Im deutschen Energiekonzern Ewe wird Gelassenheit groß geschrieben. Das demonstrierte der Aufsichtsratsvorsitzende Stephan-Andreas Kaulvers nach der Entlassung von Vorstandschef Matthias Brückmann am Donnerstag. Mit dessen unfreiwilligem Abgang sind nunmehr gleich drei von fünf Vorstandsposten unbesetzt. Den Konzern, der 2015 7,8 Mrd. Umsatz machte und 8900 Mitarbeiter zählt, managt also nur mehr ein Duo.

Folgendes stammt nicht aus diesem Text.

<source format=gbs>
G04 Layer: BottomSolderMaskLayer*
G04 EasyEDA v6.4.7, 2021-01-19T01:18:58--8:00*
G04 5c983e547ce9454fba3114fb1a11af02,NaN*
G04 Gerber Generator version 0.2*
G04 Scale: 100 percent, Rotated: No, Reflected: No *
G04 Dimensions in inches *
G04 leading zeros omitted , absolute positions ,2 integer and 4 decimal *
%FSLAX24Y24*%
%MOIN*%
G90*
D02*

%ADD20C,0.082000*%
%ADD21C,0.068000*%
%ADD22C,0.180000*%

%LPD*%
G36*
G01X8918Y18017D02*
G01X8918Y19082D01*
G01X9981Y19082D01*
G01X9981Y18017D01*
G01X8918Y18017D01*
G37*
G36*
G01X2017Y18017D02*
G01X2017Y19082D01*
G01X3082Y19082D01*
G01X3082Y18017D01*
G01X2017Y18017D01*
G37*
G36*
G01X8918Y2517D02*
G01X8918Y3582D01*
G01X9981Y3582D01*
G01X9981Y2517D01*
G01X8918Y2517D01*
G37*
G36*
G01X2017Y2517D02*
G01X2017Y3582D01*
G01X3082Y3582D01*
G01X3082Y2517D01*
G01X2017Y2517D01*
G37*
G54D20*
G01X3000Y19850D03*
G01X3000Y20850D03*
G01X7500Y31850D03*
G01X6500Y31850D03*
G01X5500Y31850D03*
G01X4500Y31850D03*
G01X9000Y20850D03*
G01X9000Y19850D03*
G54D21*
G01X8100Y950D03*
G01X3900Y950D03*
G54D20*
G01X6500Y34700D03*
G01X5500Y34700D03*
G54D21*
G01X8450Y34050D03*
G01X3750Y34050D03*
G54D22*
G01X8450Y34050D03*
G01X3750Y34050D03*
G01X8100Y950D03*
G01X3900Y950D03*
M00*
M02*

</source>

Kein Grund zu Beunruhigung: „Wir schauen nun nach vorn und nehmen uns die erforderliche Zeit, die es braucht, um ein kraftvolles Vorstandsteam zusammenzustellen“, so Kaulvers. Irgendwie verständlich, dass der Aufsichtsrat nicht hudeln will. Ewe, einer der größten Energieversorger Deutschlands, war in vergangener Zeit häufig mit Peinlichkeiten in den Medien zu finden. Zuletzt hatte Ewe-Boss Brückmann mit einer eigenwilligen Zuwendung für Negativschlagzeilen gesorgt. 253.000 Euro spendete der erklärte Wladimir-Klitschko-Verehrer ohne jede Absprache an die Stiftung des früheren Box-Weltmeisters. Der Aufsichtsrat wurde über anonyme Schreiben auf den Geldfluss aufmerksam. Bruckmanns Erklärung, die Spende an das Unternehmen zurückzahlen zu wollen, rettete ihn nicht.

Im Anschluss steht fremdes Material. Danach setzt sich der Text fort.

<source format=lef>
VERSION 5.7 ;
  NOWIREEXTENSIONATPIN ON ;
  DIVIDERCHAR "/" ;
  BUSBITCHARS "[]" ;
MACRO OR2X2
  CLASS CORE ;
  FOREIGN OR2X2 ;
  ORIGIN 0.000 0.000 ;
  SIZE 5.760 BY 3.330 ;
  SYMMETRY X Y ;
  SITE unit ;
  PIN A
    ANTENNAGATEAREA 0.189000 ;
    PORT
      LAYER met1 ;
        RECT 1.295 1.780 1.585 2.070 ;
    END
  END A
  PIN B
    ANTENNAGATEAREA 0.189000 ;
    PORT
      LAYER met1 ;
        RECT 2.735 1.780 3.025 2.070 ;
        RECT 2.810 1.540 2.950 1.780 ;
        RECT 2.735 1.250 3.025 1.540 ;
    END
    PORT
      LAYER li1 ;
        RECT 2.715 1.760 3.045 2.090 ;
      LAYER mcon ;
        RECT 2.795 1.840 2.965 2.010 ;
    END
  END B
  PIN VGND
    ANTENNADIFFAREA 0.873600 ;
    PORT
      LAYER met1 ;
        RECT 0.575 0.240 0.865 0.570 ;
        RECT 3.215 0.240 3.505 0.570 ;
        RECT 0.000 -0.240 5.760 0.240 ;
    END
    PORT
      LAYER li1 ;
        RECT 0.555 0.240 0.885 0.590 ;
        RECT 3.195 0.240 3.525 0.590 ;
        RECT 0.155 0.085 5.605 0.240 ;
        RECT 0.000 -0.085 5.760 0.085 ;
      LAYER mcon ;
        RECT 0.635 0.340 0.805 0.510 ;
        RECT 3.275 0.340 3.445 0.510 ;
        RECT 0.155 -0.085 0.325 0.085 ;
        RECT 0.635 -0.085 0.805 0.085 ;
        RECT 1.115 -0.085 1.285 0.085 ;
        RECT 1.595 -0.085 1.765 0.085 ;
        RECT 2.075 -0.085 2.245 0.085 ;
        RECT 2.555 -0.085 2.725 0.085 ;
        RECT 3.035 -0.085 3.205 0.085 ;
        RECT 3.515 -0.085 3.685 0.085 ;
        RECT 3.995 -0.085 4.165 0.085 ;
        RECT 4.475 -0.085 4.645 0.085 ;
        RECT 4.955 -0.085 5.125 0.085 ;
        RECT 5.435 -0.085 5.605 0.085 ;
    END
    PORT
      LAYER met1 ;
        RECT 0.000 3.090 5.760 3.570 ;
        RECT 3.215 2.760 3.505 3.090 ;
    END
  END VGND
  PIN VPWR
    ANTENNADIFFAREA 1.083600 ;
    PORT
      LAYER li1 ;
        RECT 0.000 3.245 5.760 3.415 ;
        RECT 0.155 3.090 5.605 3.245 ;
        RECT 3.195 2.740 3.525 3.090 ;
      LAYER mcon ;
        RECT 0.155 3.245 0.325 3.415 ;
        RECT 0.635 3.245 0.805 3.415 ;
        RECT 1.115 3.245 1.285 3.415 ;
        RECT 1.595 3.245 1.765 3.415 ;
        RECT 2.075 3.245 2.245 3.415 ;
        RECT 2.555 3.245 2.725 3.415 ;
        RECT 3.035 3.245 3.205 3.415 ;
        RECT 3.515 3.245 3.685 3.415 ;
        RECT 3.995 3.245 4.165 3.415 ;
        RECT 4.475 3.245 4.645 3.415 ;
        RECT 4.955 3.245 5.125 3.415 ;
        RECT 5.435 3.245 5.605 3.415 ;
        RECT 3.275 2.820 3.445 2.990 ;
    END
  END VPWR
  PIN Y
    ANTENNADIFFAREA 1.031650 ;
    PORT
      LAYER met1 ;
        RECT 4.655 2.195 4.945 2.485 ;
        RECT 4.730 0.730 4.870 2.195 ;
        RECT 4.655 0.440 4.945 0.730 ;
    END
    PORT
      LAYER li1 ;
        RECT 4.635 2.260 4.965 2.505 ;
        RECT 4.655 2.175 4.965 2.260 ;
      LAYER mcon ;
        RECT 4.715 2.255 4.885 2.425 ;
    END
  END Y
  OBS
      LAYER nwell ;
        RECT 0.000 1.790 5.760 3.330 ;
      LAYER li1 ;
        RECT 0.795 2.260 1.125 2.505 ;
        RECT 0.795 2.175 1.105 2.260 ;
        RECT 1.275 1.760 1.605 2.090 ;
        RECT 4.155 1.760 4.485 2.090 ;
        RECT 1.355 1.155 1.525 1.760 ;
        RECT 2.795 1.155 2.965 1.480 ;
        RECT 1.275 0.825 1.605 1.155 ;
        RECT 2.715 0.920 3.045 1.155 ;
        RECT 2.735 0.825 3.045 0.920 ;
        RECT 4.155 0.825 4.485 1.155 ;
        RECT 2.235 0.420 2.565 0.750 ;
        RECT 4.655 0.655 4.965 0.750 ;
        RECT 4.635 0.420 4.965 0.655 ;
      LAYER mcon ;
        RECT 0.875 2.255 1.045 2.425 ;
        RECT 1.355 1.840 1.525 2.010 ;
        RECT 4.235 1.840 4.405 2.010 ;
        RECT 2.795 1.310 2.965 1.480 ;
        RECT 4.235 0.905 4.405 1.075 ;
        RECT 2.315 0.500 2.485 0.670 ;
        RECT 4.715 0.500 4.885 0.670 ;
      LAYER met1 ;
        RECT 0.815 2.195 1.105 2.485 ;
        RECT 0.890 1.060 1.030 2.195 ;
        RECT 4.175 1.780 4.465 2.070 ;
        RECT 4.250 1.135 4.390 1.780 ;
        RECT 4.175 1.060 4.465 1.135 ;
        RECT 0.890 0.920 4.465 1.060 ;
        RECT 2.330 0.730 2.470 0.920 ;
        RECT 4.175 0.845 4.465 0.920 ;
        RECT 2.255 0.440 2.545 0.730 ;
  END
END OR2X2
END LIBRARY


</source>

Am Donnerstag beschloss der Aufsichtsrat seinen Rausschmiss wegen „einer Vielzahl grober Verfehlungen“. Dem Kontrollgremium kann man nur viel Glück bei der Nachfolgersuche wünschen. Für die beiden anderen vakanten Vorstandsposten waren zwar schon Personen im Gespräch. Allerdings kommen beide aus der Netzsparte des Energiekonzerns, gegen die es Korruptionsvorwürfe gibt. Und dann besteht da bei einem der Favoriten noch der Verdacht, in seinem Unternehmen – er war bisher Vorstand einer Ewe-Tochter – hätten mehrere Manager über Jahre für Aufträge Schmiergelder gefordert und erhalten. Das macht sich nicht gut. Der Aufsichtsrat will vor ihrer Bestellung noch alles „sauber aufgeklärt“ haben.